In the 1980s, I was lucky enough to spend a lot of time in the US. The Americans were still discovering wine and as a result, residual naivete created bargains. In the great year of 1980—I was on current affairs TV business —I had been using the 1976 Pontet-Canet as a table wine in one hotel. P-C had not yet acquired its super-Fifth growth status, and that was a light vintage. But it was ready to drink, pleasant, and cheap. The inevitable moment came. A waiter announced: ‘Sorry, Sir: we’ve run out of that.’ As I reached for the wine-list to find a substitute, he continued: ‘We do have an earlier year left. Don’t suppose you’d be interested.’ ‘What year?’ ‘1966’ That was a much better vintage. I tried not to look eager while saying casually: ‘Knock a couple of bucks off the price and I’ll give it a go.’ Great fun which also applied to homegrown American bottles.

In 1980, high UK interest-rates had sent the pound to around $2.40 and a lot of Washington restaurants had not yet learned to prize Californian wines. It was a good time to discover them. Alas, after Ronald Reagan’s apotheosis, the Californians hit town. Their wines became deservedly fashionable and inevitably dearer. Although many of them would still have been too young, the older vintages were quickly consumed, and their replacements were as ready as green strawberries. Meanwhile, the British government had understood the need to relax monetary policy. By early 1982, the pound was virtually at parity with the Dollar. In Washington, there was still plenty of good wine, but the bargains had gone. 

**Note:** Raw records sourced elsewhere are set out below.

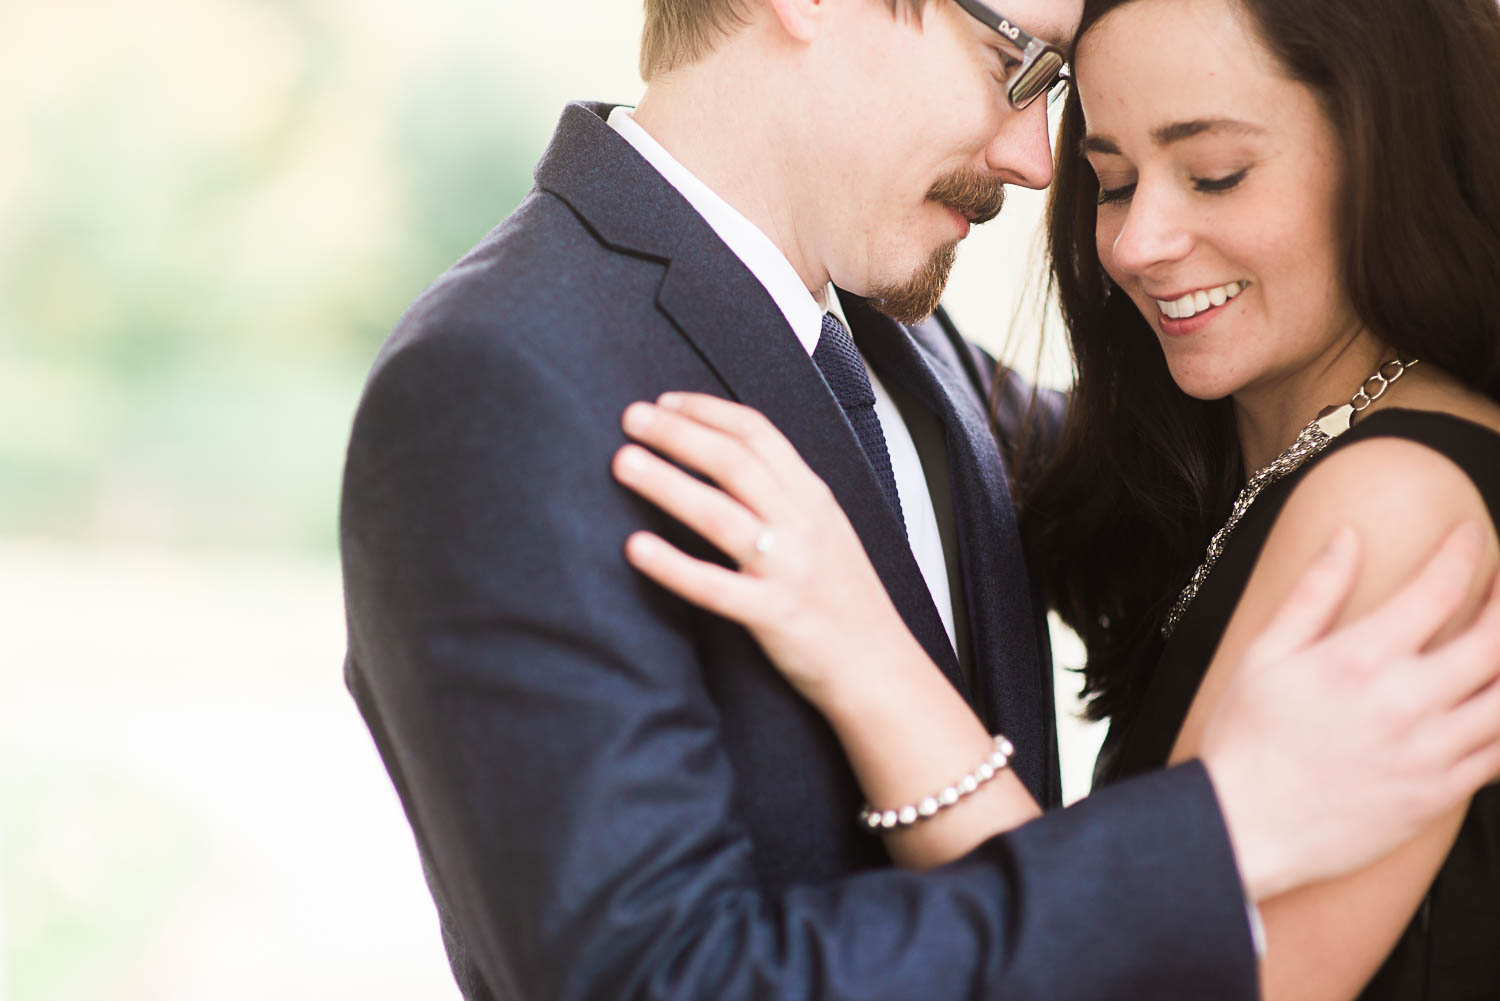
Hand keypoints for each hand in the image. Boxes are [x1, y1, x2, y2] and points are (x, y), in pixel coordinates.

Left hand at [611, 392, 923, 703]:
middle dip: (677, 434)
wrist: (878, 665)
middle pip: (733, 462)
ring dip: (668, 484)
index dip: (707, 411)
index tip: (664, 402)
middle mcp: (801, 524)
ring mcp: (788, 569)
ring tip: (623, 462)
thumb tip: (726, 457)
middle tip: (629, 418)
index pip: (758, 433)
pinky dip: (674, 565)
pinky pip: (715, 587)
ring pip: (721, 515)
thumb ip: (782, 493)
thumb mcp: (823, 528)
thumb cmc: (843, 597)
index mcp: (812, 496)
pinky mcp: (772, 615)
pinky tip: (635, 548)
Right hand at [1201, 524, 1499, 900]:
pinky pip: (1499, 754)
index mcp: (1358, 660)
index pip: (1437, 590)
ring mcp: (1428, 752)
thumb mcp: (1264, 654)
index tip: (1470, 535)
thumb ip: (1314, 593)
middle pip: (1494, 642)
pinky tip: (1493, 706)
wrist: (1243, 827)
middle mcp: (1404, 703)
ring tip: (1499, 645)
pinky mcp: (1437, 794)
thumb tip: (1348, 537)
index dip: (1463, 553)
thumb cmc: (1245, 740)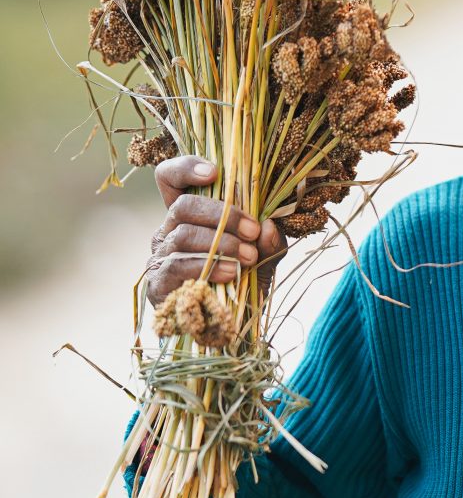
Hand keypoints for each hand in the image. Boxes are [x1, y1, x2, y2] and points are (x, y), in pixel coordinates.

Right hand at [147, 155, 287, 306]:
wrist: (232, 330)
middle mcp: (168, 231)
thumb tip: (268, 226)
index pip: (170, 179)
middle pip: (183, 206)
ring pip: (183, 235)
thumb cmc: (244, 284)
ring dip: (223, 243)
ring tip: (250, 257)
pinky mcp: (157, 284)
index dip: (185, 167)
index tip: (215, 173)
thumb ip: (270, 240)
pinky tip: (232, 273)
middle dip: (223, 215)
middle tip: (254, 232)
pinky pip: (178, 266)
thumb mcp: (264, 257)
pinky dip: (209, 266)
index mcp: (190, 217)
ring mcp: (159, 257)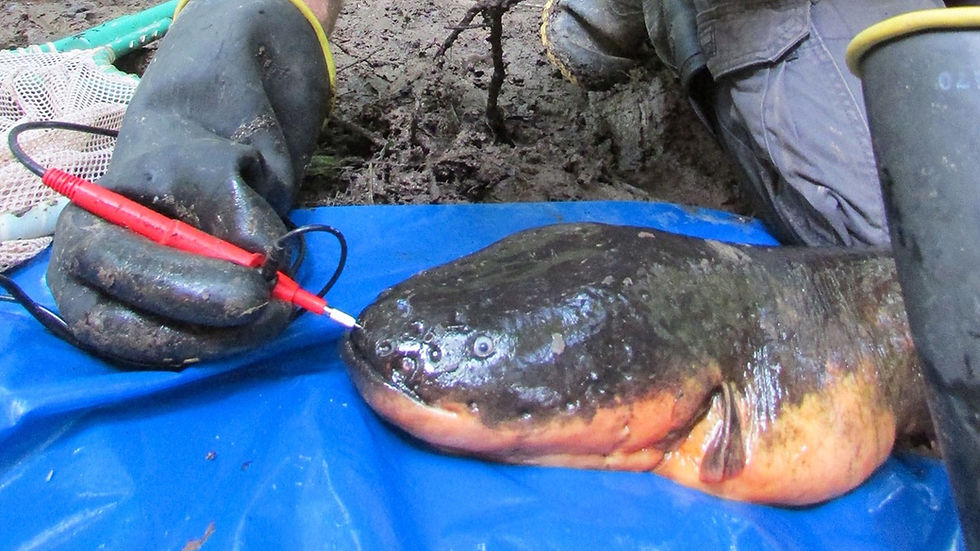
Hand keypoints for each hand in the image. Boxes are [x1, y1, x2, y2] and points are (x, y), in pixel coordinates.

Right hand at [47, 0, 331, 366]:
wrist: (205, 172)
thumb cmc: (196, 163)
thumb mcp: (216, 167)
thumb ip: (235, 211)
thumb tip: (264, 262)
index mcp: (84, 232)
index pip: (124, 274)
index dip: (191, 291)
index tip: (255, 290)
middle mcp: (90, 286)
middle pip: (136, 332)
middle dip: (212, 330)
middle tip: (275, 311)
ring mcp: (123, 319)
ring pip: (171, 353)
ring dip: (233, 340)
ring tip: (282, 307)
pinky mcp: (162, 339)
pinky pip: (195, 354)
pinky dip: (236, 342)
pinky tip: (268, 318)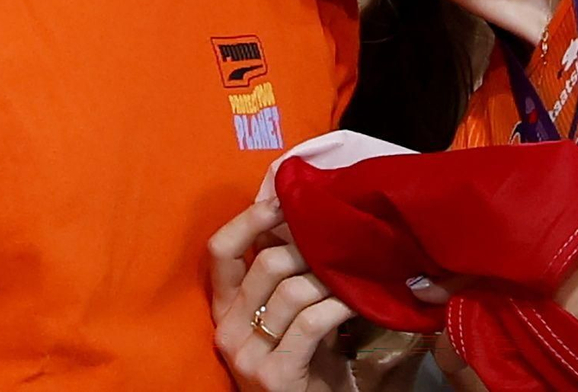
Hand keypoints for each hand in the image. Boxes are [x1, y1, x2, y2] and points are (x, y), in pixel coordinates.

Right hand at [210, 198, 357, 391]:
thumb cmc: (307, 361)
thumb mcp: (288, 314)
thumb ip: (283, 275)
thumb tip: (296, 216)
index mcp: (224, 309)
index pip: (219, 250)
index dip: (250, 219)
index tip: (284, 202)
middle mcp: (226, 330)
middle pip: (264, 264)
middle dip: (308, 247)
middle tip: (339, 243)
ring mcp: (247, 355)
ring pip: (291, 290)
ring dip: (330, 276)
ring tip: (353, 273)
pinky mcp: (275, 374)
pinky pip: (311, 321)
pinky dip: (340, 305)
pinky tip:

In South Africa, one could also benefit from a weak currency while observing a fascinating and wonderful country beset by anfractuosities, oscillating between hope and tragedy. In the Cape, abetted by Huguenot immigrants, they had been making wine for three hundred years. Around Stellenbosch and Franshhoek, with vineyards surrounded by mountains, the scenery is achingly beautiful.

I spent many evenings in gardens near Stellenbosch, praising the excellent bottles as we tried to work out how South Africa could move to majority rule without sliding into chaos. That quest continues. Some would argue that even thinking about South African wine was escapism and that all energies ought to have been devoted to politics. But as a Russian Grand Duke is reported to have said, between the revolution and the firing squad, there is always time for a bottle of champagne—or in this case, cabernet sauvignon. Housman wrote a light but also serious poem, in which the first line reads ‘Could man be drunk for ever.’ In that case, we gather, all would be well:

                         But men at whiles are sober

                         And think by fits and starts,

                         And when they think they fasten

                         Their hands upon their hearts.

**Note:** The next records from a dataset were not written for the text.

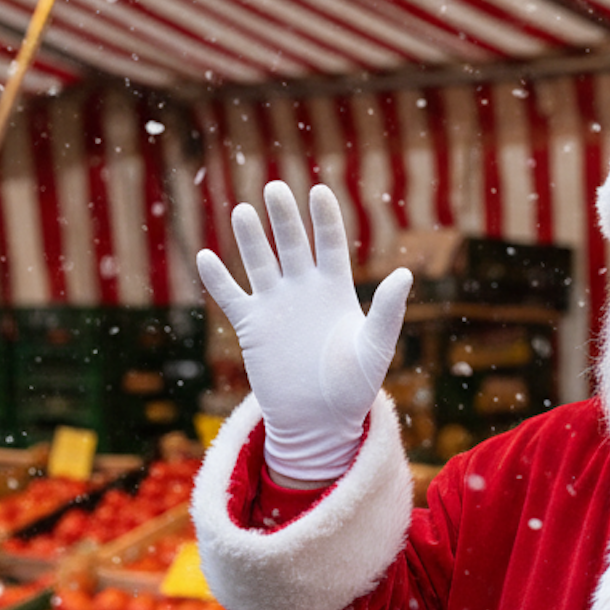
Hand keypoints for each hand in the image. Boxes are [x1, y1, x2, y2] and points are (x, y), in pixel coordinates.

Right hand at [196, 182, 411, 482]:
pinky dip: (218, 278)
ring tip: (243, 212)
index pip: (330, 242)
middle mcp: (304, 289)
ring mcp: (276, 305)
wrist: (319, 421)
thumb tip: (404, 274)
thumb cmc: (354, 387)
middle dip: (284, 217)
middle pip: (293, 243)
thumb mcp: (375, 348)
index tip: (318, 191)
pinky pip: (231, 296)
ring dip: (250, 239)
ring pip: (259, 262)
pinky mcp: (252, 326)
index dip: (324, 217)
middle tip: (275, 188)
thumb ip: (387, 311)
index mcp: (336, 289)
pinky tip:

There was, and is, plenty of that in South Africa.

But there are more relaxed regions. Five years ago, I visited Gagnard-Delagrange, an excellent Burgundian wine grower where we were enticed with a 1980 Chassagne-Montrachet 1er cru. It had been made by the great Jacques Gagnard, now dead. His daughter Marie-Josephine, approaching eighty, presided with an authoritative twinkle. She sent her grandson to the cellar to fetch the wine, bottled before he was born.

We were worried. 1980 was not an outstanding year. Would the wine have survived? The colour was yellower than seemed healthy. What would one say if it had died in the bottle? The atmosphere was more tense than the matriarch realised. But our anxieties were wholly unjustified. The wine was delicious. O, we of little faith. In the most civilised region on Earth, the tasting had turned into an epiphany: another tribute to the glory of Burgundy, and to the good sense of the Psalmist:

                                And wine that maketh glad the heart of man.

May that continue, world without end, Amen.